(Beginning of Raw data)
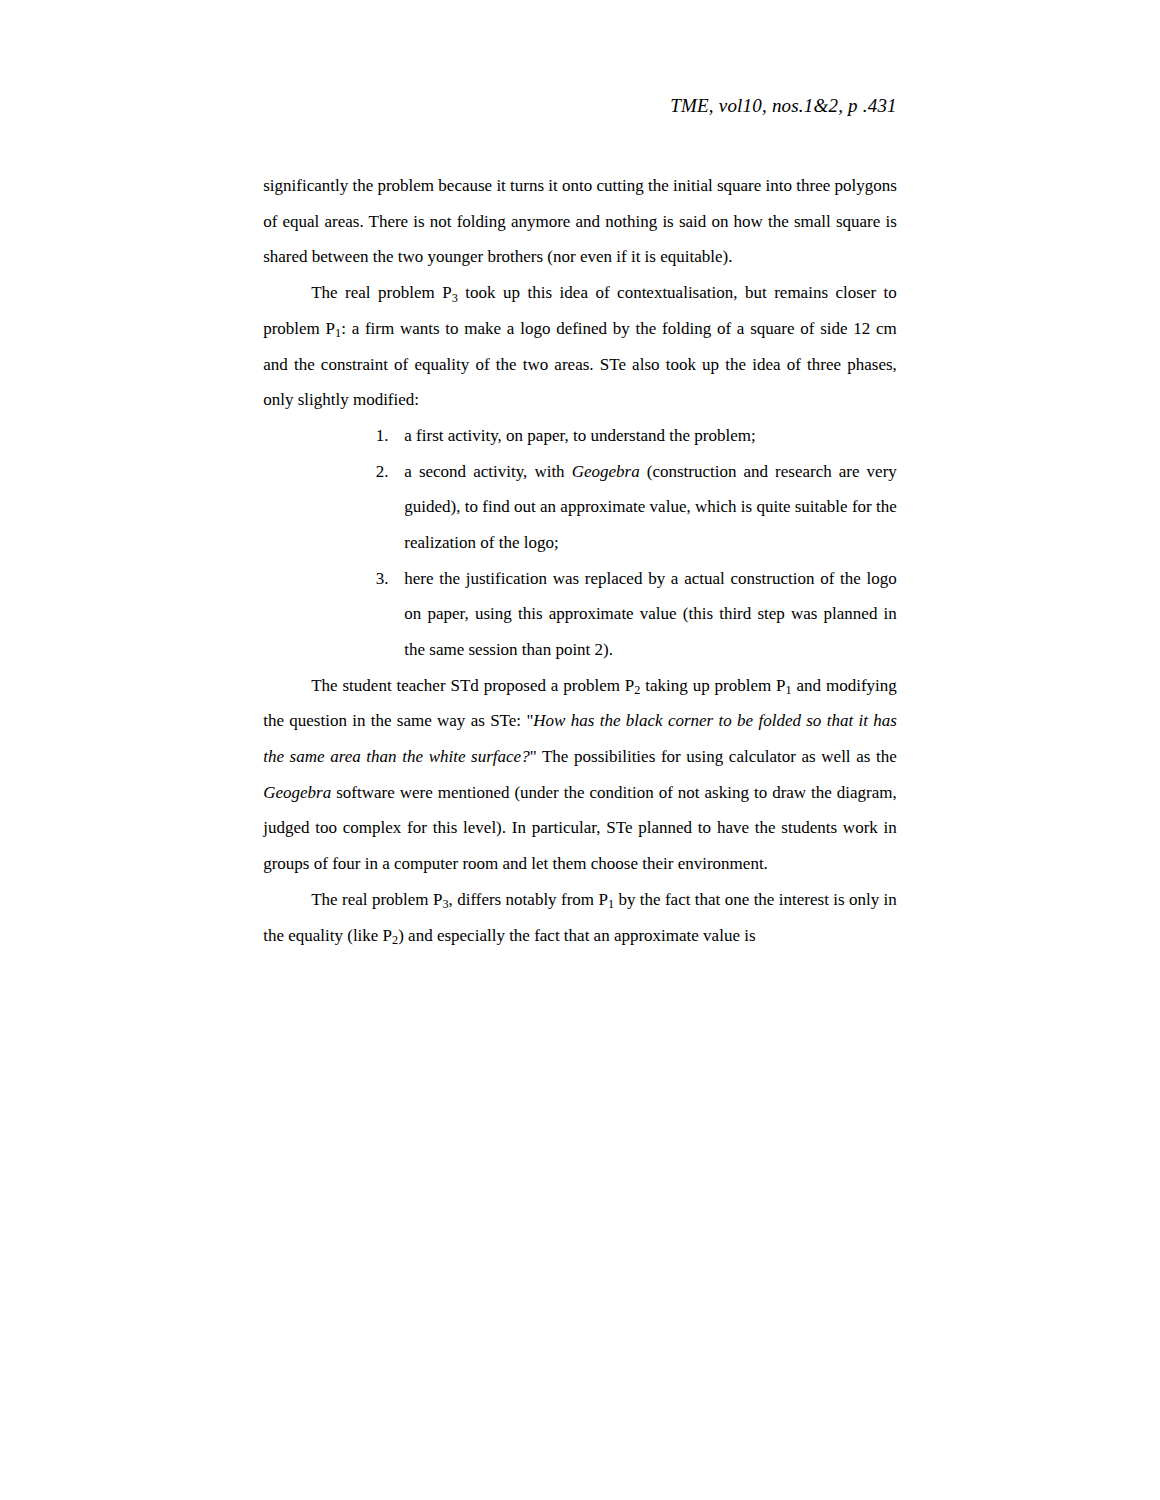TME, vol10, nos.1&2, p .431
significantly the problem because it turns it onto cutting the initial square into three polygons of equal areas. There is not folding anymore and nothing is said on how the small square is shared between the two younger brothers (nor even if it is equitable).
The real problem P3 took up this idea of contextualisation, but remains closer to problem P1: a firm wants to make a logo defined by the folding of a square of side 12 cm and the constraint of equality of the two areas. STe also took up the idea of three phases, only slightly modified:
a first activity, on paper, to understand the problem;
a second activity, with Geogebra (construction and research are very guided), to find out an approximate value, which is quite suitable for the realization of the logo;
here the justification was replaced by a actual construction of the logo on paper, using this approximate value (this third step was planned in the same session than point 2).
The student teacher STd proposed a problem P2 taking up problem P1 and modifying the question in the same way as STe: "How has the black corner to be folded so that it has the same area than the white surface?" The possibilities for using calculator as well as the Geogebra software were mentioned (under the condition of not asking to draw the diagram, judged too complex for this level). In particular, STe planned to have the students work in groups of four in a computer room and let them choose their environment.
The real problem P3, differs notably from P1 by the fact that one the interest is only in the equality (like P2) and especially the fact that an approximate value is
(End of Raw data)
(Beginning of Raw data)
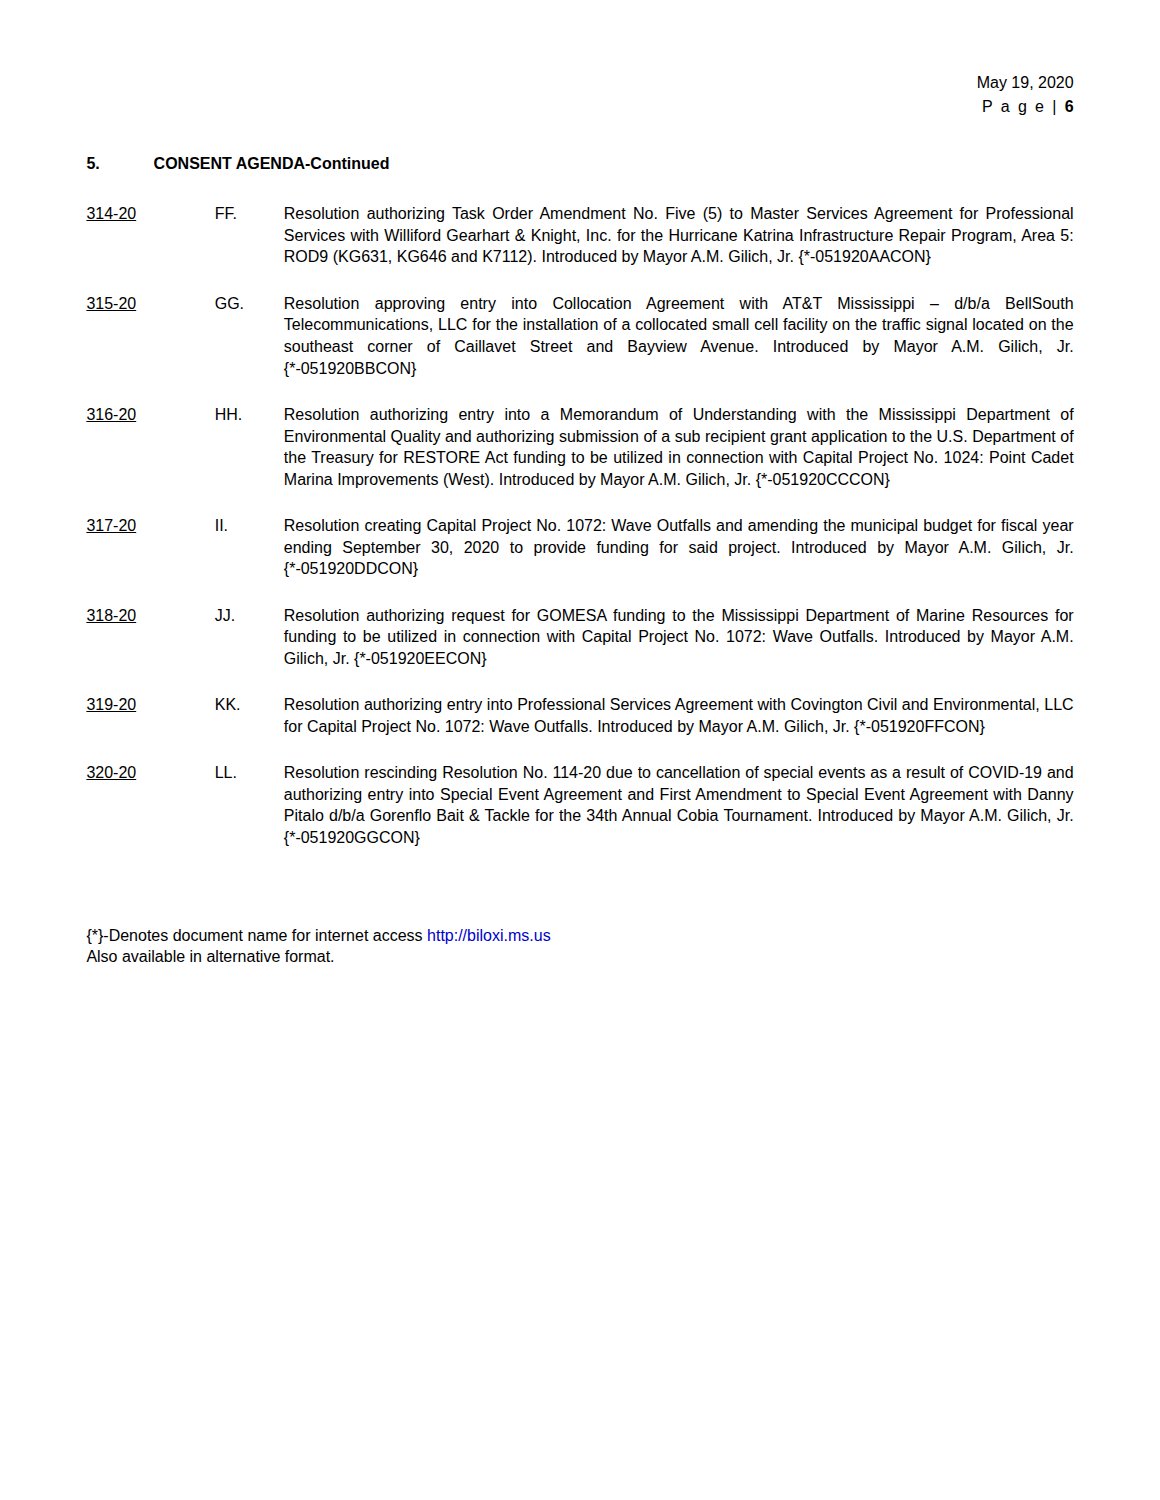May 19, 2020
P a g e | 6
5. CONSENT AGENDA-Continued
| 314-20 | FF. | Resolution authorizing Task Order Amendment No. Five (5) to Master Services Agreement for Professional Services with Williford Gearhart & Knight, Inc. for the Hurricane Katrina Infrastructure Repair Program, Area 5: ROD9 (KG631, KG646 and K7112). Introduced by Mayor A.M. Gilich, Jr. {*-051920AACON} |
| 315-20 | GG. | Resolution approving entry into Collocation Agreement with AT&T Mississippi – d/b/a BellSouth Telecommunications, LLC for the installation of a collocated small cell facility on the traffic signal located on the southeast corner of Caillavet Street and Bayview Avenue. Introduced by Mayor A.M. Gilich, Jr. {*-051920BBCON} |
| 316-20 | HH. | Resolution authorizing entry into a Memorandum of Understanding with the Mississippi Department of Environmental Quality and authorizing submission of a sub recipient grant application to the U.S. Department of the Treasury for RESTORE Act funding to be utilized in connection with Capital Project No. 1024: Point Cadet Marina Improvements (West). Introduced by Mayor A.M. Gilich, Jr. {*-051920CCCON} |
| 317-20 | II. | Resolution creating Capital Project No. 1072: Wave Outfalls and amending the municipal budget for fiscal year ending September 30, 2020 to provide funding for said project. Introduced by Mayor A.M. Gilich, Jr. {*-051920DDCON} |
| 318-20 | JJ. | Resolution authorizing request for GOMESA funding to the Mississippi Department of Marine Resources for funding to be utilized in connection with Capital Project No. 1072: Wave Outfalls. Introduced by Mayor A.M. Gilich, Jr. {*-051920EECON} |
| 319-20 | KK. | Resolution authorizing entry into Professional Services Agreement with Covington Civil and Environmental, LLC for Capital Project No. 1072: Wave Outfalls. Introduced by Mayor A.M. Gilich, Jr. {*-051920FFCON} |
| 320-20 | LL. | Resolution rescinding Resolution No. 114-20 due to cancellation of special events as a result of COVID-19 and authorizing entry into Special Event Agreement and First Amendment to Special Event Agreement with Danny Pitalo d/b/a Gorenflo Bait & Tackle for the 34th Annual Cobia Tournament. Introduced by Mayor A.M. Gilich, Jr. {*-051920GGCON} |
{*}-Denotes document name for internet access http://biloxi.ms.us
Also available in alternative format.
(End of Raw data)
Activity
Quote the listing above, but only from the line that shows "319-20 | KK." through the line that shows "Also available in alternative format.".

Answer box
| 319-20 | KK. | Resolution authorizing entry into Professional Services Agreement with Covington Civil and Environmental, LLC for Capital Project No. 1072: Wave Outfalls. Introduced by Mayor A.M. Gilich, Jr. {*-051920FFCON} |
| 320-20 | LL. | Resolution rescinding Resolution No. 114-20 due to cancellation of special events as a result of COVID-19 and authorizing entry into Special Event Agreement and First Amendment to Special Event Agreement with Danny Pitalo d/b/a Gorenflo Bait & Tackle for the 34th Annual Cobia Tournament. Introduced by Mayor A.M. Gilich, Jr. {*-051920GGCON} |
{*}-Denotes document name for internet access http://biloxi.ms.us
Also available in alternative format.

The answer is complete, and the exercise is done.